WHAT TO WORK ON -
Would you please transcribe, exactly as written, the lines of the entries below starting at the one that holds "left ear: (70, 280)" and ending at the one that holds "left shoulder: (708, 411)", both included?

GIVEN INFORMATION -
-=-=-=-=-

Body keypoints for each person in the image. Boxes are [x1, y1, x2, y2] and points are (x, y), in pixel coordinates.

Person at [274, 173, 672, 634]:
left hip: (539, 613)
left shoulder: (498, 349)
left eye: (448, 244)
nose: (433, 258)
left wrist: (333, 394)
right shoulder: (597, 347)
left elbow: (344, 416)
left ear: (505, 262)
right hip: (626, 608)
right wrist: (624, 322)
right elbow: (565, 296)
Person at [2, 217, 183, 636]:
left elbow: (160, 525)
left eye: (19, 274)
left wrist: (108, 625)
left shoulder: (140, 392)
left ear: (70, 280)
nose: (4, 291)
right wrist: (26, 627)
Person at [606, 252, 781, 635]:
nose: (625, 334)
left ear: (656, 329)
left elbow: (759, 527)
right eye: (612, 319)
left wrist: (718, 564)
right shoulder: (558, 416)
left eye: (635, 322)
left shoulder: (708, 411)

-=-=-=-=-

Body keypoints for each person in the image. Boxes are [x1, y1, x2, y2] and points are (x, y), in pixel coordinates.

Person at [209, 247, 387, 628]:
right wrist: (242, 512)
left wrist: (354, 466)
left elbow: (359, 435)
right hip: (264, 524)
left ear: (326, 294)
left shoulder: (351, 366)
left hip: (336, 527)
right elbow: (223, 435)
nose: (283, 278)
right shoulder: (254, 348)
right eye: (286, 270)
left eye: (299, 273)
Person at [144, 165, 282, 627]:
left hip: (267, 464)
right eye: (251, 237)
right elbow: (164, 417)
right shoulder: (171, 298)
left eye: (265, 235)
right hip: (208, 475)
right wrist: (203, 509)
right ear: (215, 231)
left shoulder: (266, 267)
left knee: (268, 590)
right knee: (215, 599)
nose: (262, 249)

-=-=-=-=-

REPLY -
left ear: (70, 280)
nose: (4, 291)
right wrist: (26, 627)
Person at [606, 252, 781, 635]:
nose: (625, 334)
left ear: (656, 329)
left elbow: (759, 527)
right eye: (612, 319)
left wrist: (718, 564)
right shoulder: (558, 416)
left eye: (635, 322)
left shoulder: (708, 411)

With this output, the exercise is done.